Pain is your body’s Check Engine alarm. There is a problem somewhere and, until everything is all clear, your brain is blaring out a high-pitched alert that, after a while, is largely pointless and wholly frustrating. You can’t ignore it completely, but, with a little work, you can learn to muffle it and not let it ruin your work.
Experiencing pain is natural and never a sign of weakness. Interestingly though, your emotions can actually affect how well you tolerate pain. For example, if you lose a tough match, physical pain can be exacerbated by feelings of sadness and disappointment, whereas if you’re entering the final round of an exciting bout with a crowd cheering you on, suddenly pain can be easily ignored. In studies, women have shown a tendency to be more severely impacted by the emotions resulting from being in pain, whereas men tend to focus mainly on the sensation itself - another way of saying that women are more sensitive to pain.
And women actually tend to feel pain more than men.

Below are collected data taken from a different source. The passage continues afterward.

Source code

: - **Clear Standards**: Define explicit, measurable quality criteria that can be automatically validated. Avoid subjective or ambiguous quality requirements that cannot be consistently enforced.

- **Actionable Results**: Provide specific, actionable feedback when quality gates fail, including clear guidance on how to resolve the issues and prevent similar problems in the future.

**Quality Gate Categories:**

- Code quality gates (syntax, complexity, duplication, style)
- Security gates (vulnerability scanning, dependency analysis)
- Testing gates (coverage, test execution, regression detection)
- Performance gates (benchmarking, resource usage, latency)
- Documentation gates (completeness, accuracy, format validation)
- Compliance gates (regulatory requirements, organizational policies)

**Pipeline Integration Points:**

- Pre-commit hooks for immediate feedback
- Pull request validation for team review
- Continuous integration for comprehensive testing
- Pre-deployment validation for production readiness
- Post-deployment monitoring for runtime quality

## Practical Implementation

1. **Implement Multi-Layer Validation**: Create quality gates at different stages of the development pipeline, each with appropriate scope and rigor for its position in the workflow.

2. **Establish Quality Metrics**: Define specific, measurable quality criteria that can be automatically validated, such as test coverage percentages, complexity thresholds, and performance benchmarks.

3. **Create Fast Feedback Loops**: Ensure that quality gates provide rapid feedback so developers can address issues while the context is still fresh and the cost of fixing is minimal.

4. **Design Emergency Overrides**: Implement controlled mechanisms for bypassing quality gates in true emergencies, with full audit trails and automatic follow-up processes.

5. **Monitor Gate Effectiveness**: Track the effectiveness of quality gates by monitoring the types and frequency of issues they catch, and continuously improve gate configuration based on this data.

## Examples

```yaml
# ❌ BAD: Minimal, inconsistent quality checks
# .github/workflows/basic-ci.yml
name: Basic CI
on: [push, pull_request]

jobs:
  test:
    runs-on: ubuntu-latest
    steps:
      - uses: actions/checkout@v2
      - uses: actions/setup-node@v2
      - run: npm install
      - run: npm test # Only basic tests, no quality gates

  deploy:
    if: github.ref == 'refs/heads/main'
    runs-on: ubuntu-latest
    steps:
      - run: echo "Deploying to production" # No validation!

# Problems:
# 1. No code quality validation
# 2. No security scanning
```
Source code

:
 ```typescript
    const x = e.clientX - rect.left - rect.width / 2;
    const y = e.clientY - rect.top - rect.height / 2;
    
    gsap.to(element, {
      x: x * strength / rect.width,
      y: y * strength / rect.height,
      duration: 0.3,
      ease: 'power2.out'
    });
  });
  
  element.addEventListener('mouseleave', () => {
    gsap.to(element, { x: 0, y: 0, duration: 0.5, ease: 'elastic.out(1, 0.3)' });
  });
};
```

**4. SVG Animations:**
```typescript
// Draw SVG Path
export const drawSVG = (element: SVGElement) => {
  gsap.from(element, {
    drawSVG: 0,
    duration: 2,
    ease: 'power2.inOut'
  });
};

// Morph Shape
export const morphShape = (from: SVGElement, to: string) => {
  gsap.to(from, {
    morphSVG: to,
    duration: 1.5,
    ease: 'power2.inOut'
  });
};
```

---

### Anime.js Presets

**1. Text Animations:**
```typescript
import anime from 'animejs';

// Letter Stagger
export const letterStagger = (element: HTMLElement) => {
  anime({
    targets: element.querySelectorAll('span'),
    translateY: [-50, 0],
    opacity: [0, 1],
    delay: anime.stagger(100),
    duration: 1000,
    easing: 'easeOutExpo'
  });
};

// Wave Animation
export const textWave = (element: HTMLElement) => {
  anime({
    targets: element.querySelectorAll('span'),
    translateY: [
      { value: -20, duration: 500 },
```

That’s not a judgement, that’s biological fact. Woman’s pain, physical pain that is, lasts for longer durations and derives from a greater percentage of their bodies than that of men. Additionally, there is some evidence that men have higher pain thresholds and tolerances - respectively, the points when they begin to feel pain and when the pain becomes too great to bear. There is accompanying speculation that estrogen and testosterone hormones play a significant part in how pain is experienced.
While you cannot turn off the pain signals completely, the signals to the brain can actually be strengthened or weakened. As we pointed out earlier, maintaining a positive attitude is a good first step toward keeping pain sensations from overwhelming you. There are countless meditation and deep breathing techniques to try to alleviate your suffering. You might even try visualizing the pain in your mind as a blinking light that you can gradually dim. By imagining it as a physical presence you can both subconsciously affect the pain as well as take mental focus off the sensations. While these “mind over matter” techniques may not be useful in the thick of a fight, by developing a higher tolerance you can eventually make pain less of a factor during competition.
Serious athletes will use many techniques, sometimes drastic, to be able to play through the pain, including simply ignoring the pain signals and focusing only on their performance. These athletes can build up very high tolerances to pain almost as if they’ve developed an immunity. The downside, however, is that in the long run the nerve pathways can become more sensitive to pain sensations and chronic pain may linger even after an injury has otherwise healed. This can lead to other issues including physical abnormalities (for example, favoring one leg over another) and drug dependence.
Still, the old saying “just walk it off” may apply here. Moderate physical stimulation can promote healing and allow you to experience the pain in a way that you can live with without significant risk of re-injury. We want to be careful to say that it’s one thing to endure minor pain temporarily, but it’s something else entirely to ignore the pain in a way that leads to or comes from an injury. Any coach will tell you that you can play hurt, but you cannot play injured. It’s a matter of semantics that can be difficult to define, but it boils down to understanding what’s at stake - whether you can cause further serious systemic damage and how much it might be worth it. We all love the fighter who never gives up, but it’s important to know when enough is enough.
Also, it is often recommended to try to avoid using prescription painkillers and NSAIDs (nonsteroidal anti-inflammatory drugs) if possible. Pain relief pills can actually interfere with the body’s natural healing processes (hint: inflammation is a natural healing process) and taking prescription meds can sometimes lead to addiction. Obviously if you need them, you need them, but since we’re trying to enhance our ability to tolerate pain, it’s better if you can just deal with mild to moderate pain without chemical assistance.
Pain is a warning signal and a valid part of strenuous physical activity. Your body is working to fix something. Exercise is an important part of healing so don’t take off from training for too long. You may need to dial down the intensity and/or limit your routines to avoid aggravating an injury, but pain is no excuse to be idle.
If you want to keep pain from derailing your performance you’ll need to develop a higher tolerance. As always, you know your body best; listen to it, and keep that machine running strong.